Was beeinflusst die Kaufentscheidung im Supermarkt? Forschende haben nun Überraschendes herausgefunden – mit möglichen Effekten über Bananen hinaus.

Auserwählte Banane Foto: imago

W as tun gegen Lebensmittelverschwendung? Containern erlauben, Logistik und Lagerung verbessern, über Sinn und Grenzen des Mindesthaltbarkeitsdatums aufklären, Restbestände verschenken – ja, ja, ja und ja.

Aber For­sche­r:in­nen haben nun einen neuen potenziellen Weg gefunden: auf Mitgefühl setzen. Versuchsort Supermarkt, Obsttheke. Versuchsobjekt: Bananen. Vor einer Kiste mit einzelnen Exemplaren platzierten die Forschenden Hinweisschilder, dass die Einzelbananen gekauft werden wollten. Was am besten zog: „Wir sind traurige Singles und möchten auch gekauft werden“, in Kombination mit dem Bild einer unglücklich dreinblickenden Banane. Der Absatz der Einzelstücke stieg in der Folge um mehr als 50 Prozent. Lebensmittelverschwendung adé?

= INFORMATIONEN =
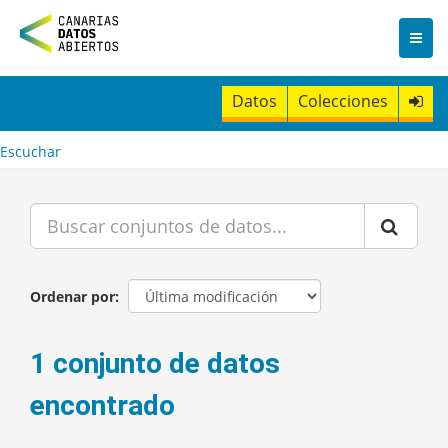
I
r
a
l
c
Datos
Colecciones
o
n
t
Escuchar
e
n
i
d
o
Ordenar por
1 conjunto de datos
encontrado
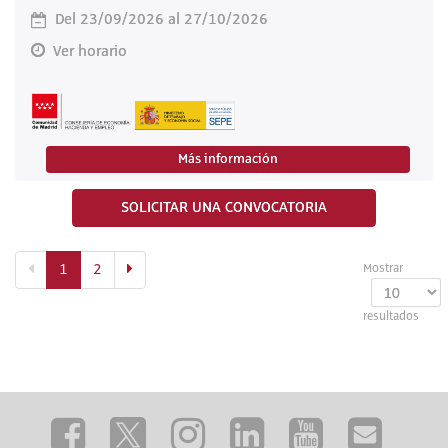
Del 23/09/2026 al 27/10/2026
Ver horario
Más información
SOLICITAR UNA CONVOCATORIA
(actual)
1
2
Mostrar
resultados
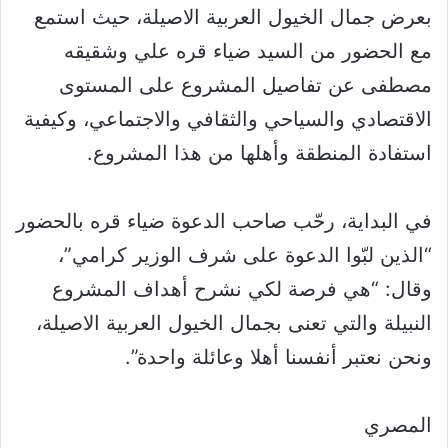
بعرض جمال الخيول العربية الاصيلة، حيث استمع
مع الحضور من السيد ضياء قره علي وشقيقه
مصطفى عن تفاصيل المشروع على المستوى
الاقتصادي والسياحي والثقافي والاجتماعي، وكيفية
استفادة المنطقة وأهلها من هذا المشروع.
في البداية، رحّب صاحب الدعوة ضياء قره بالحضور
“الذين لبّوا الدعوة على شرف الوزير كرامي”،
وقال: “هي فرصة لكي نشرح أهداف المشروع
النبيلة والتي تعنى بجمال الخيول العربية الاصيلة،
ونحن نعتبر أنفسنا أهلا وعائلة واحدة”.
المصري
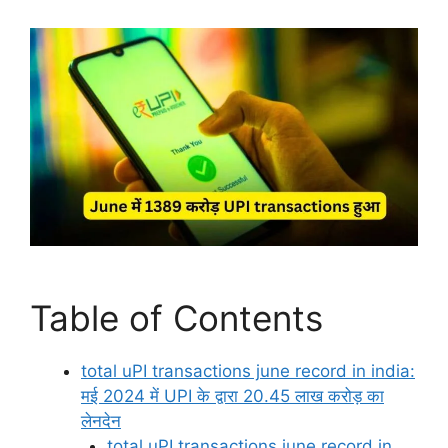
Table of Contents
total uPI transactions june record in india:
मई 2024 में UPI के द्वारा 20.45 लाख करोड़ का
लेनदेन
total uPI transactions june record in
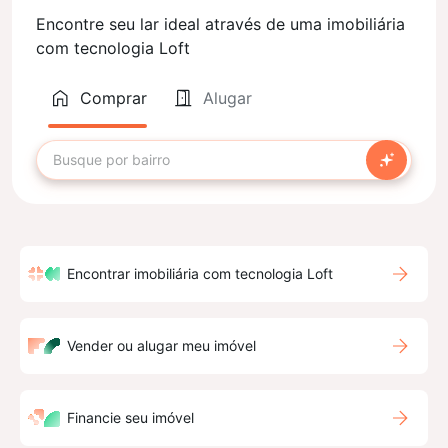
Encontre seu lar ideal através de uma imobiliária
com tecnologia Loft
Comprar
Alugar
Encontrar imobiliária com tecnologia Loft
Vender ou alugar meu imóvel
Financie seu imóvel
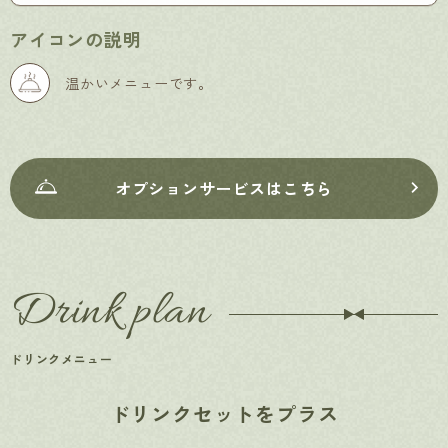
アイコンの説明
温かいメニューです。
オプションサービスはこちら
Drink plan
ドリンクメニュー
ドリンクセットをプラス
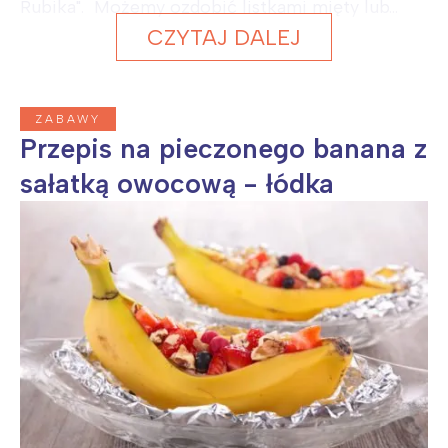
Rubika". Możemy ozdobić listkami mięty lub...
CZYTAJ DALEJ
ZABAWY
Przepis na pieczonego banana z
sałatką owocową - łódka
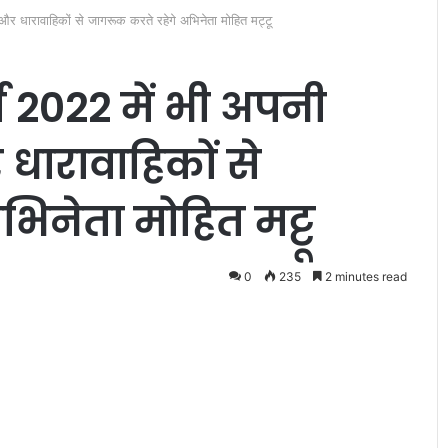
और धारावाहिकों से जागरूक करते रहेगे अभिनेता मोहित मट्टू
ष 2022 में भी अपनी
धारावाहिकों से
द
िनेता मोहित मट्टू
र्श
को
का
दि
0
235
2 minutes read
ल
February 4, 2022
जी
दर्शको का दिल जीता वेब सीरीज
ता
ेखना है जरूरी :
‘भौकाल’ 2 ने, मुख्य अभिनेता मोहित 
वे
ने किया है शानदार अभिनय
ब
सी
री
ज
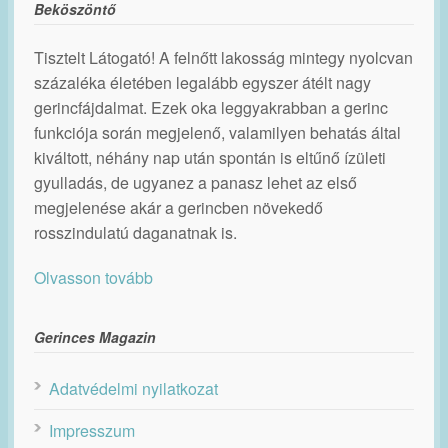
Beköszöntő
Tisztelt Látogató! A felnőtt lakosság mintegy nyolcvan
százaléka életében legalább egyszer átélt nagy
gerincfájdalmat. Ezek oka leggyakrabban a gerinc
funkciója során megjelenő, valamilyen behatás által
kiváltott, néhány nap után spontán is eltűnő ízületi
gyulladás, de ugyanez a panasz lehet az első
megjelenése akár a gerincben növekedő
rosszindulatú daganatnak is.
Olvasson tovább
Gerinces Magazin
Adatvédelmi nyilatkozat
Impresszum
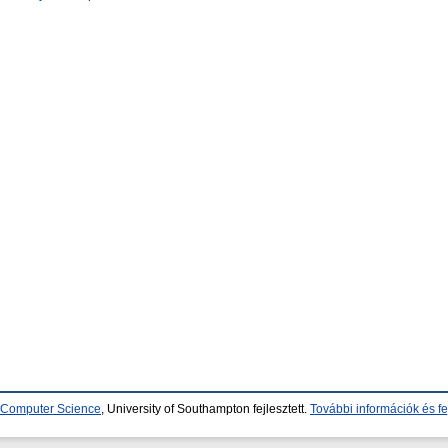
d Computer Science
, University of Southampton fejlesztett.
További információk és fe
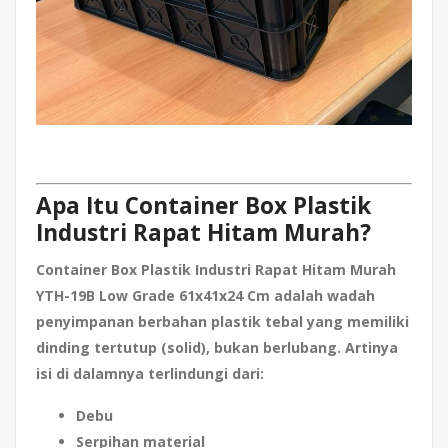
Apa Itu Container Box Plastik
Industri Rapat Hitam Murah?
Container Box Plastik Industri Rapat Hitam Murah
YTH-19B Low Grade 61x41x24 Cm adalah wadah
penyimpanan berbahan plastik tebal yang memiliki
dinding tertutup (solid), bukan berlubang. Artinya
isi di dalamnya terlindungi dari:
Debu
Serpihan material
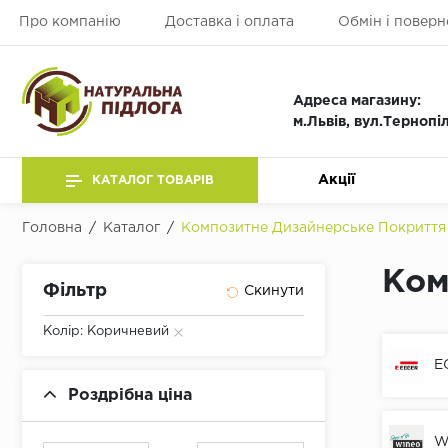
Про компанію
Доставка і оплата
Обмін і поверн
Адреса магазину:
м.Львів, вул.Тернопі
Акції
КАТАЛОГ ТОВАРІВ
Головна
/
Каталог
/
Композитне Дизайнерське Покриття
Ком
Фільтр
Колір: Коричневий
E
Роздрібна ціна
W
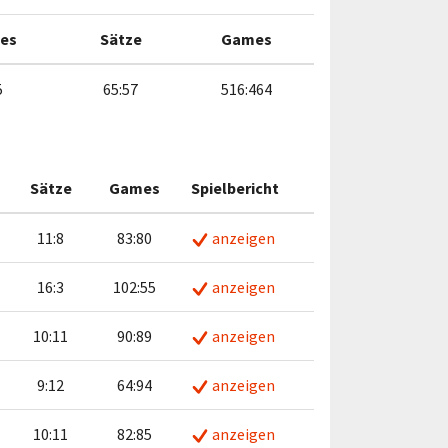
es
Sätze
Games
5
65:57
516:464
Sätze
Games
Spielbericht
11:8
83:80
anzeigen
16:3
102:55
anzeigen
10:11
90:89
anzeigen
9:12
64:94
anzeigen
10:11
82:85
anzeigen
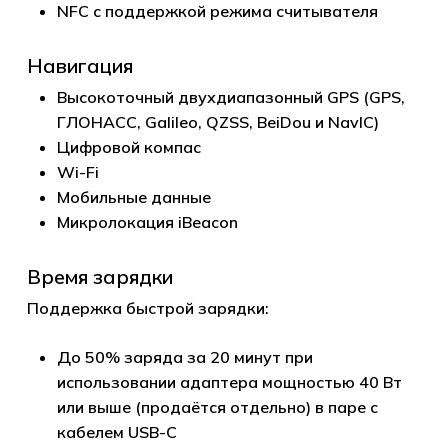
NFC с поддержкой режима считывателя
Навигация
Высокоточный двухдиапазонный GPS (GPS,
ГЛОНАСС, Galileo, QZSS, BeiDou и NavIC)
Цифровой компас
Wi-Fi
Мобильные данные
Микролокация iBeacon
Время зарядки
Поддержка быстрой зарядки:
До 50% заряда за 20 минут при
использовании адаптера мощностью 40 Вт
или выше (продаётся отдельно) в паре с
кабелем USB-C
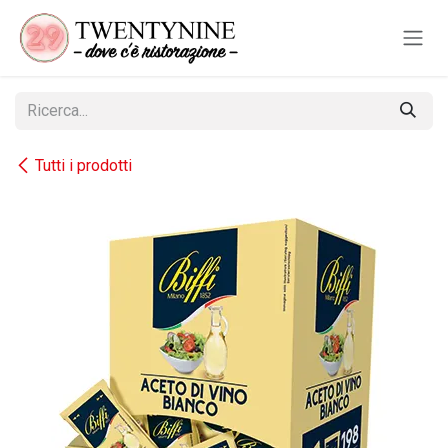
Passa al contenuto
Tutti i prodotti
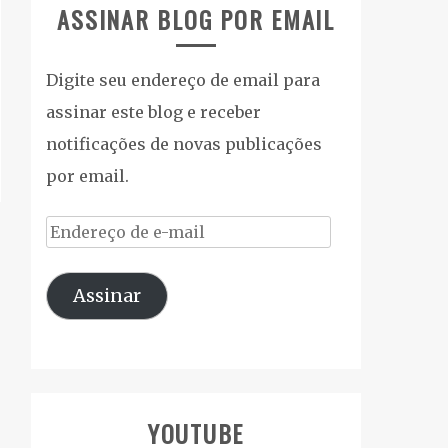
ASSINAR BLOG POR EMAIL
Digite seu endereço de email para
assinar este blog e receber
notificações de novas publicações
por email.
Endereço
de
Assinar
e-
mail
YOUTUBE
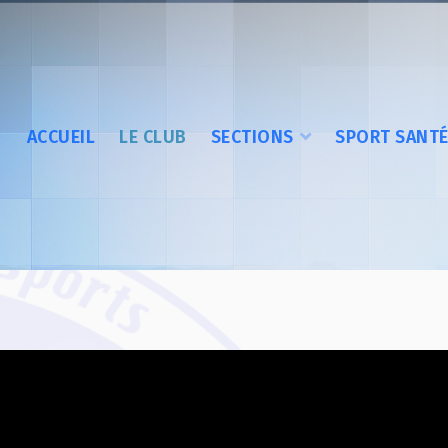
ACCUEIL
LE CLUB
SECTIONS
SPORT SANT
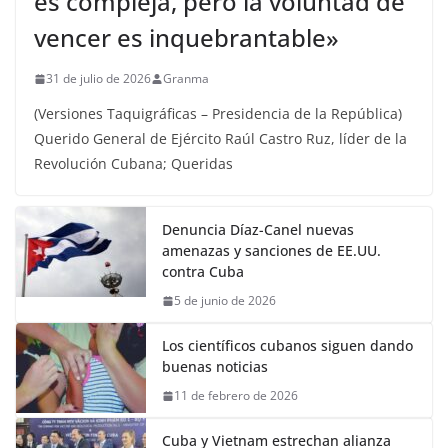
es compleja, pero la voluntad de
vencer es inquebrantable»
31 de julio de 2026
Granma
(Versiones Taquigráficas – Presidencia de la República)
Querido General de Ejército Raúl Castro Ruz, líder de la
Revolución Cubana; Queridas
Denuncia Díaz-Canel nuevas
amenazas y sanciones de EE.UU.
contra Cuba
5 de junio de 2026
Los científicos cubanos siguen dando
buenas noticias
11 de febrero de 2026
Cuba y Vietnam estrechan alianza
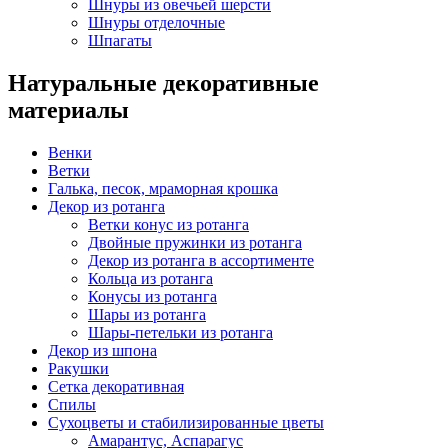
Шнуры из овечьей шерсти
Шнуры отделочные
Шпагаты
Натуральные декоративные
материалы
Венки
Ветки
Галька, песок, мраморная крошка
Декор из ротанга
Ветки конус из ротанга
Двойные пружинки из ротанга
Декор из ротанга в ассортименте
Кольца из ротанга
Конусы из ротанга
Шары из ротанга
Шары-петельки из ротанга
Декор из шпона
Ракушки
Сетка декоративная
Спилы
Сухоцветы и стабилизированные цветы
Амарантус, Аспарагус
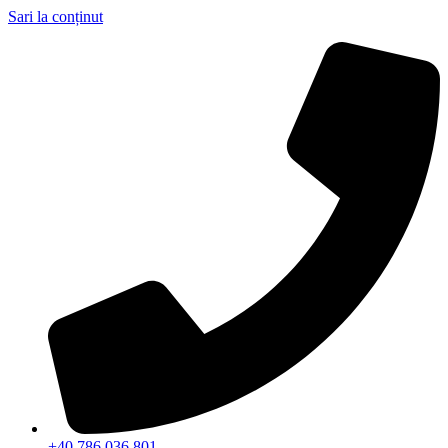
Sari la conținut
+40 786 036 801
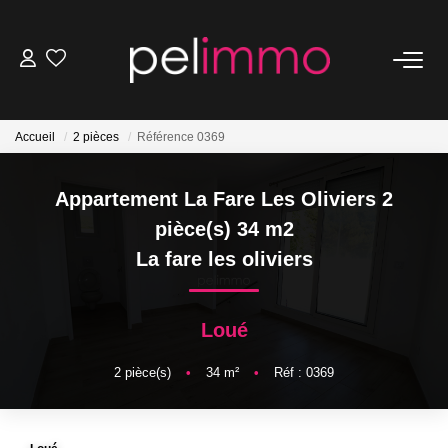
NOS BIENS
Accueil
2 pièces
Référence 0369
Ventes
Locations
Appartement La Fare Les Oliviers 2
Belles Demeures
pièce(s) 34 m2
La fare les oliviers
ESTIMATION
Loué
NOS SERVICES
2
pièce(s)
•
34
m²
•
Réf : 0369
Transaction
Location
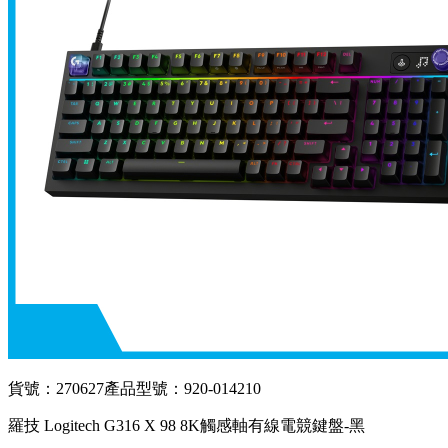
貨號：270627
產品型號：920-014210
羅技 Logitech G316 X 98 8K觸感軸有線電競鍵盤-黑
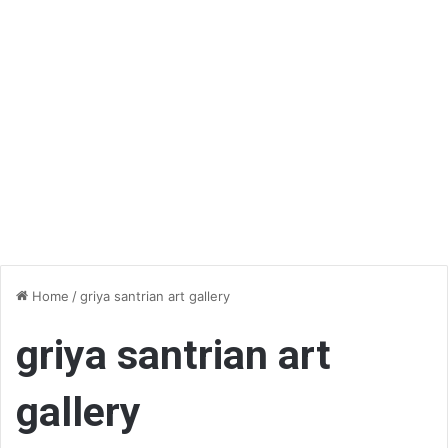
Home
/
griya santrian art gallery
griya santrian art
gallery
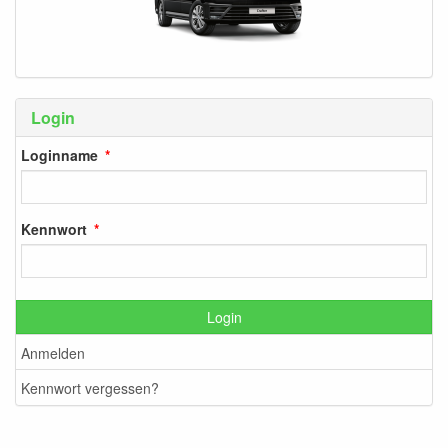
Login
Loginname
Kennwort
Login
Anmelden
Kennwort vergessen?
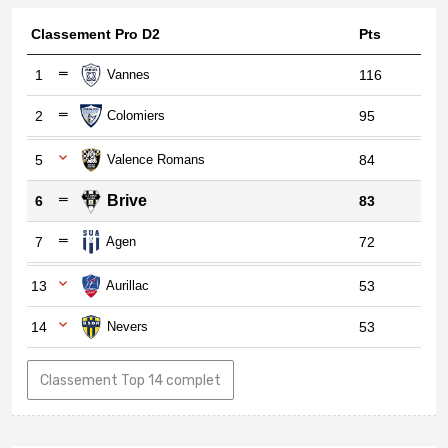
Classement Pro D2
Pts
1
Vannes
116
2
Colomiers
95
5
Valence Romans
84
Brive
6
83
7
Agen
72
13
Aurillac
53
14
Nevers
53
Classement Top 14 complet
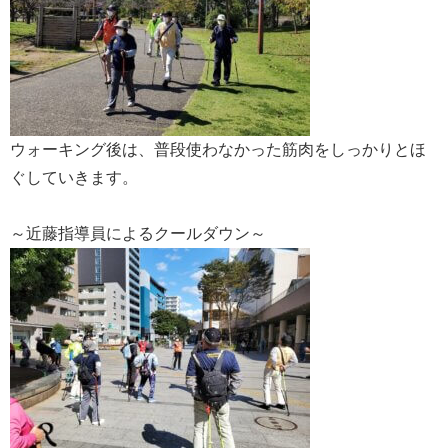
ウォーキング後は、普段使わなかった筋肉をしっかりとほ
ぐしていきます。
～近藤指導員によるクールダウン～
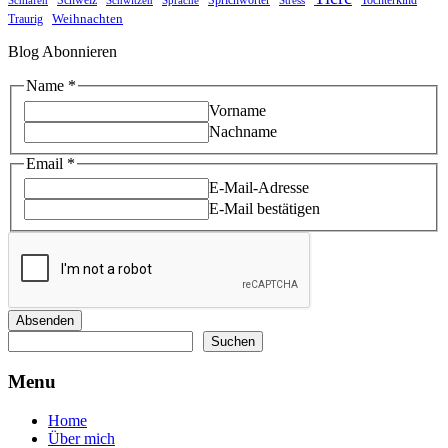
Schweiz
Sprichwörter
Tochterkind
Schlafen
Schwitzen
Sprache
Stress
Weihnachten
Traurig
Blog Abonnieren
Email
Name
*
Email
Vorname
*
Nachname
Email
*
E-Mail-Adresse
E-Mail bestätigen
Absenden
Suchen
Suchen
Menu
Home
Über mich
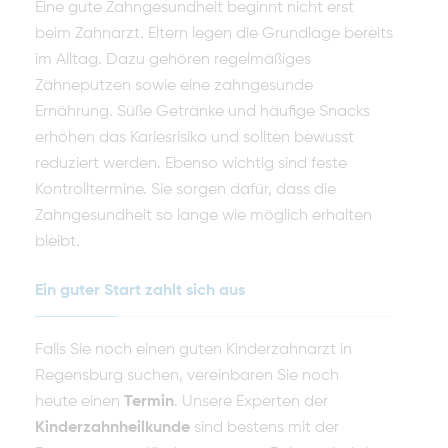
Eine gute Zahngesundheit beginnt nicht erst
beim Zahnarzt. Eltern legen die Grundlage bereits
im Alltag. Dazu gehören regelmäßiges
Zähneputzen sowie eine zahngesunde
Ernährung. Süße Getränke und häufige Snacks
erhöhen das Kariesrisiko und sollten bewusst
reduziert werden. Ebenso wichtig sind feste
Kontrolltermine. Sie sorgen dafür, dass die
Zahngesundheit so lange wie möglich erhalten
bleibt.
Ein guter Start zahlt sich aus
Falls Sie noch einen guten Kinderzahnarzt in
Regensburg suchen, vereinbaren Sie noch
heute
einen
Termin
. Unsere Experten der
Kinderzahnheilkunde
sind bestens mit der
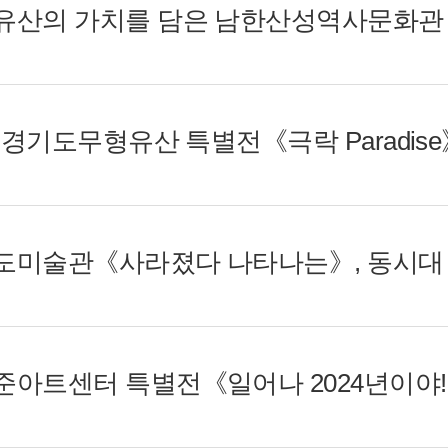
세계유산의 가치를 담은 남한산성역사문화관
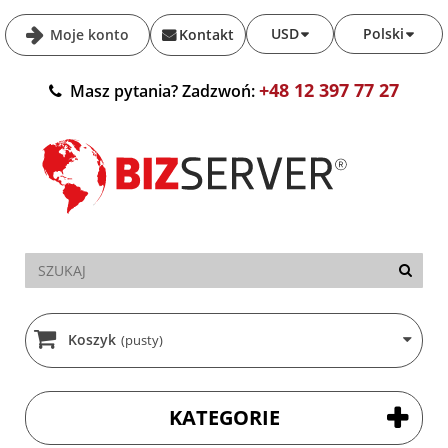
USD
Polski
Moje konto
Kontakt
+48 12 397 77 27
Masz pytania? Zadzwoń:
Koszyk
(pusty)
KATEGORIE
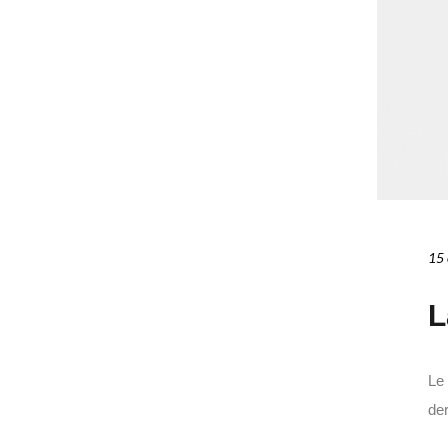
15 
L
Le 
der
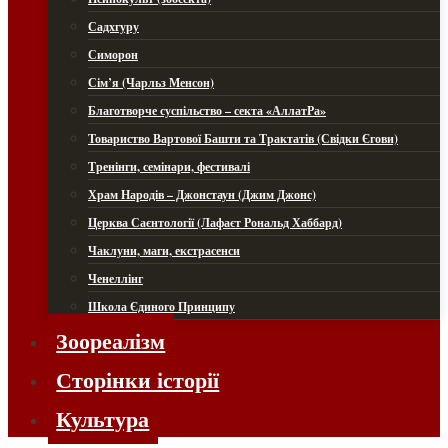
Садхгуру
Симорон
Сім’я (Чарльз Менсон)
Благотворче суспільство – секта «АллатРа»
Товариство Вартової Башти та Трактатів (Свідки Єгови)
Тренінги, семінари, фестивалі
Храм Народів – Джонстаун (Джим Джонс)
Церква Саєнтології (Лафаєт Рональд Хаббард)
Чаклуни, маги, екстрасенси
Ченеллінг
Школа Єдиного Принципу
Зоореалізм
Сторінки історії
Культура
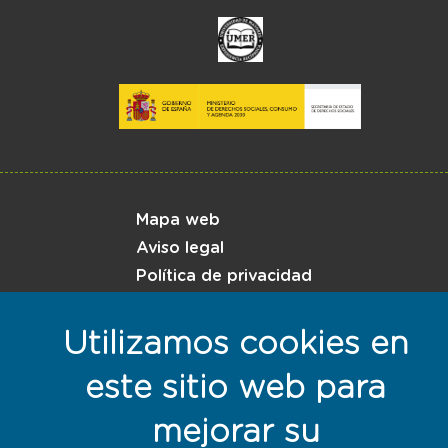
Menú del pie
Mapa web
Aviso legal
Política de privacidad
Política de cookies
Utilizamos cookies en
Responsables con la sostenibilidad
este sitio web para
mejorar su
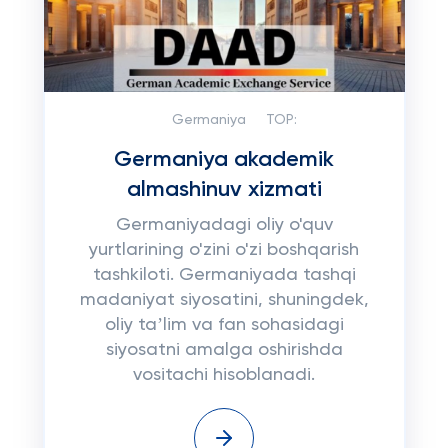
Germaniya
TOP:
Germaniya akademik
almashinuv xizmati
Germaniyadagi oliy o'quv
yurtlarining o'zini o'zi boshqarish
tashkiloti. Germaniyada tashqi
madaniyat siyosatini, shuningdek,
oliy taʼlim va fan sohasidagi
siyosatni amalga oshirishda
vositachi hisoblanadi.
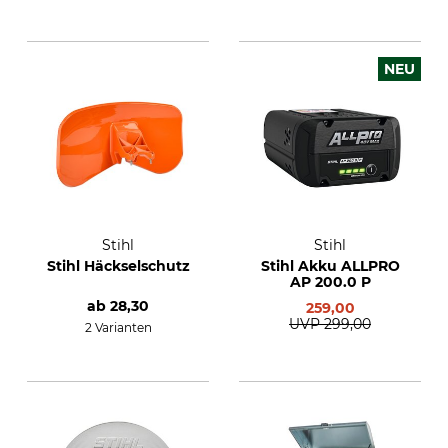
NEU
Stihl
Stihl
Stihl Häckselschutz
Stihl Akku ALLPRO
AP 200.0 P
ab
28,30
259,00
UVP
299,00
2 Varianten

= AUFGABEN =
• a. Um wie viel Prozent stieg laut Ausgangstext der Absatz der einzelnen Bananen?
• b. Fasse den Absatz des Ausgangstexts, der mit „Aber“ beginnt, als kurze Liste zusammen und behalte dabei seine wichtigsten Fakten bei.
• c. Gib den Ausgangstext wortgetreu wieder, und zwar zwischen „Was beeinflusst die“ und „ja, ja und ja.“, beide Stellen eingeschlossen.

= LÖSUNGEN NACH AUFGABEN =
• a. Um mehr als 50 Prozent.

• b.
- Forschende haben einen neuen möglichen Weg gegen Lebensmittelverschwendung gefunden: auf Mitgefühl setzen.
- Ort des Versuchs war die Obsttheke eines Supermarkts, Versuchsobjekt waren Bananen.
- Vor eine Kiste mit einzelnen Bananen stellten die Forschenden Hinweisschilder, auf denen es hieß, die Einzelbananen wollten gekauft werden.
- Am besten wirkte der Satz „Wir sind traurige Singles und möchten auch gekauft werden“ zusammen mit dem Bild einer unglücklich blickenden Banane.
- Danach stieg der Absatz der Einzelstücke um mehr als 50 Prozent.

• c.
Was beeinflusst die Kaufentscheidung im Supermarkt? Forschende haben nun Überraschendes herausgefunden – mit möglichen Effekten über Bananen hinaus.

Auserwählte Banane Foto: imago

W as tun gegen Lebensmittelverschwendung? Containern erlauben, Logistik und Lagerung verbessern, über Sinn und Grenzen des Mindesthaltbarkeitsdatums aufklären, Restbestände verschenken – ja, ja, ja und ja.